An extremely fine and rare early George III mahogany supper table plausibly by the most celebrated maker of English furniture, Thomas Chippendale.
On the 5 May 1759, a notably similar table in form was supplied to Dumfries house by Thomas Chippendale “A mahog: breakfast table of fine wood wt. a Writing drawer and wirework round and castors….. £6-8”.

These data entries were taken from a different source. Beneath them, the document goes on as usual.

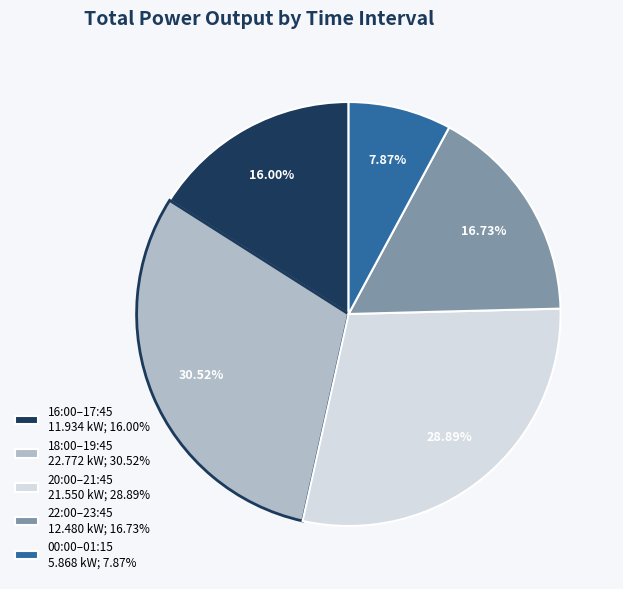

To the nearest percent, what is the difference between the largest and smallest slice percentages?

23%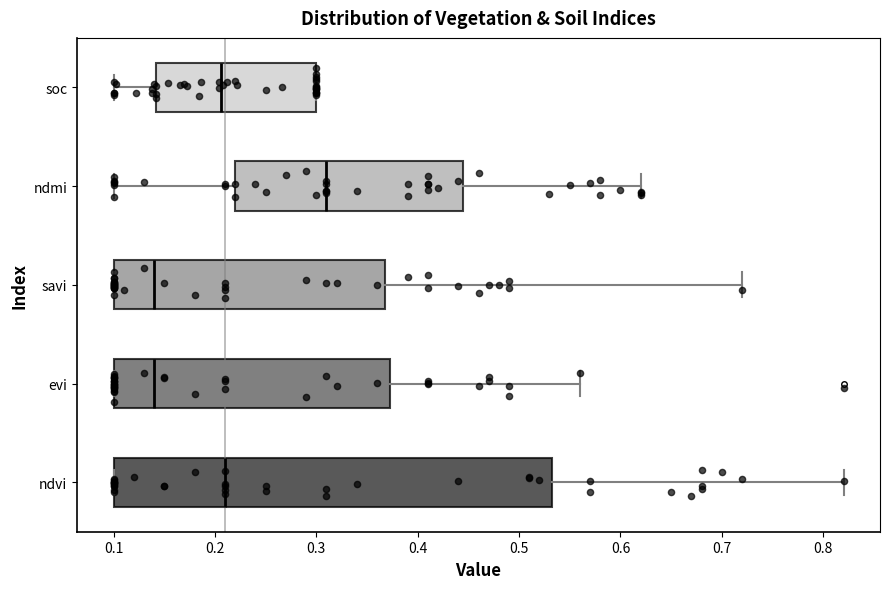

Where does the left whisker of the box for ndmi end on the x-axis? The values are not printed on the chart, so give them approximately, as read against the axis.

0.10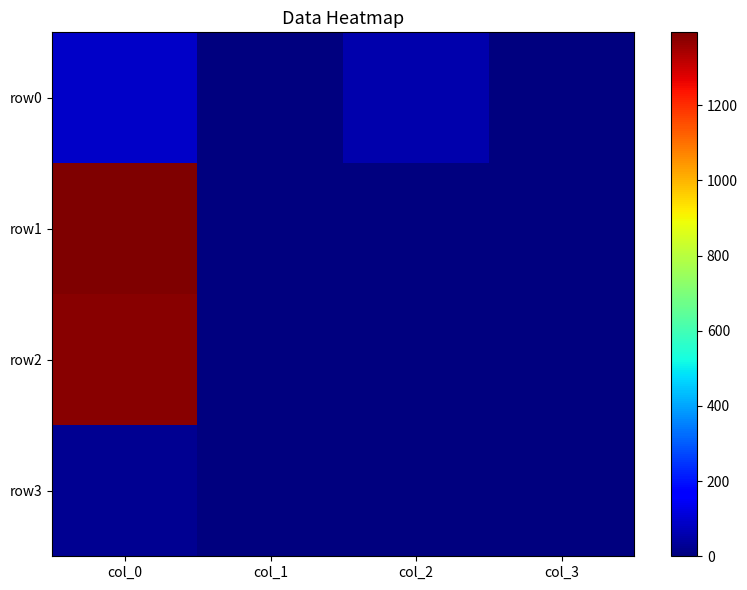

At how many categories does at least one series exceed 22?

2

Though the example here shares many of the same attributes, the leather-wrapped low castors, fine moulding below the super compartment and fiddle back concave doors, it exceeds in many ways. The finely moulded solid mahogany top is decorated with an exquisite parquetry star to its centre oval of flame mahogany and further banded in box, quartered and edged in double-lined box and tulip cross banding. Similarly, the leaves are also of solid mahogany and veneered in a similar fashion. The solid mahogany moulded legs are relived to the internal edge, chamfered and inlaid to the face with 45 degrees cut tulip. Above the fine concave doors and moulded, gilt-brass wire supper section sits the writing drawer, decorated in fine cuts of mahogany with a line inlay of box and banded in tulip. The reverse is decorated in much the same fashion with a dummy drawer.
The Life and Works of Thomas Chippendale by Christopher Gilbert, p 219, plate 399-400.